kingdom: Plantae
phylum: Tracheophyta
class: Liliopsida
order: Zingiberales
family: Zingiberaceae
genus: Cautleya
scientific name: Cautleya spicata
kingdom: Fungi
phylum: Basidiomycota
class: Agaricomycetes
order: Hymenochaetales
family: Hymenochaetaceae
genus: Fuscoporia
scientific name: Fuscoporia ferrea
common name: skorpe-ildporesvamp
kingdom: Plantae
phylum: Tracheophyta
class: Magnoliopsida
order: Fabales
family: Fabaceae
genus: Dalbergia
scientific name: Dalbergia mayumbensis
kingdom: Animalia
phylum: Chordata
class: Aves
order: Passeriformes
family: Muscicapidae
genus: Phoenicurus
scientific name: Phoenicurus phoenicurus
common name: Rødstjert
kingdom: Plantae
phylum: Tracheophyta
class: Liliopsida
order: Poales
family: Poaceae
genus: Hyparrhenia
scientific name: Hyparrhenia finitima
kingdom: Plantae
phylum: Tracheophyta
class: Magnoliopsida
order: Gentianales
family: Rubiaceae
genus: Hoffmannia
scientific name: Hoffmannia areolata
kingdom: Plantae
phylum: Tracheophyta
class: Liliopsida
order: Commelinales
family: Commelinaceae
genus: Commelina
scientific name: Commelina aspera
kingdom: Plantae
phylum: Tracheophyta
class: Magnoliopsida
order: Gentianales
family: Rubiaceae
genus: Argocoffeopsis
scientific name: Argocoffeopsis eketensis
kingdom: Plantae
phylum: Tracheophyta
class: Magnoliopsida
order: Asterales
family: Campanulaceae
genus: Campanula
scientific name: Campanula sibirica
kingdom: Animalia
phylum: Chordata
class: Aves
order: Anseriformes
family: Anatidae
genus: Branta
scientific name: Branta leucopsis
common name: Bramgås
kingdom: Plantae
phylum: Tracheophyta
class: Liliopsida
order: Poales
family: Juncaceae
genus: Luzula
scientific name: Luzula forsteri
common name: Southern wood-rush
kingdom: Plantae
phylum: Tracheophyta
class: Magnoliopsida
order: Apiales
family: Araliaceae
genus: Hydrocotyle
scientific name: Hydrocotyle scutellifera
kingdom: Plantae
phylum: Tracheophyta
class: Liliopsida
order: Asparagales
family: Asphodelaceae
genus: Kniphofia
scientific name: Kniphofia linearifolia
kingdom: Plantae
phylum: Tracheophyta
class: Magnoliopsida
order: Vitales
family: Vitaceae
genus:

★ ★ ★

_Written problem:_
Quote every line of the records above word for word, with nothing changed or left out.

_Problem solution:_
kingdom: Plantae
phylum: Tracheophyta
class: Liliopsida
order: Zingiberales
family: Zingiberaceae
genus: Cautleya
scientific name: Cautleya spicata
kingdom: Fungi
phylum: Basidiomycota
class: Agaricomycetes
order: Hymenochaetales
family: Hymenochaetaceae
genus: Fuscoporia
scientific name: Fuscoporia ferrea
common name: skorpe-ildporesvamp
kingdom: Plantae
phylum: Tracheophyta
class: Magnoliopsida
order: Fabales
family: Fabaceae
genus: Dalbergia
scientific name: Dalbergia mayumbensis
kingdom: Animalia
phylum: Chordata
class: Aves
order: Passeriformes
family: Muscicapidae
genus: Phoenicurus
scientific name: Phoenicurus phoenicurus
common name: Rødstjert
kingdom: Plantae
phylum: Tracheophyta
class: Liliopsida
order: Poales
family: Poaceae
genus: Hyparrhenia
scientific name: Hyparrhenia finitima
kingdom: Plantae
phylum: Tracheophyta
class: Magnoliopsida
order: Gentianales
family: Rubiaceae
genus: Hoffmannia
scientific name: Hoffmannia areolata
kingdom: Plantae
phylum: Tracheophyta
class: Liliopsida
order: Commelinales
family: Commelinaceae
genus: Commelina
scientific name: Commelina aspera
kingdom: Plantae
phylum: Tracheophyta
class: Magnoliopsida
order: Gentianales
family: Rubiaceae
genus: Argocoffeopsis
scientific name: Argocoffeopsis eketensis
kingdom: Plantae
phylum: Tracheophyta
class: Magnoliopsida
order: Asterales
family: Campanulaceae
genus: Campanula
scientific name: Campanula sibirica
kingdom: Animalia
phylum: Chordata
class: Aves
order: Anseriformes
family: Anatidae
genus: Branta
scientific name: Branta leucopsis
common name: Bramgås
kingdom: Plantae
phylum: Tracheophyta
class: Liliopsida
order: Poales
family: Juncaceae
genus: Luzula
scientific name: Luzula forsteri
common name: Southern wood-rush
kingdom: Plantae
phylum: Tracheophyta
class: Magnoliopsida
order: Apiales
family: Araliaceae
genus: Hydrocotyle
scientific name: Hydrocotyle scutellifera
kingdom: Plantae
phylum: Tracheophyta
class: Liliopsida
order: Asparagales
family: Asphodelaceae
genus: Kniphofia
scientific name: Kniphofia linearifolia
kingdom: Plantae
phylum: Tracheophyta
class: Magnoliopsida
order: Vitales
family: Vitaceae
genus:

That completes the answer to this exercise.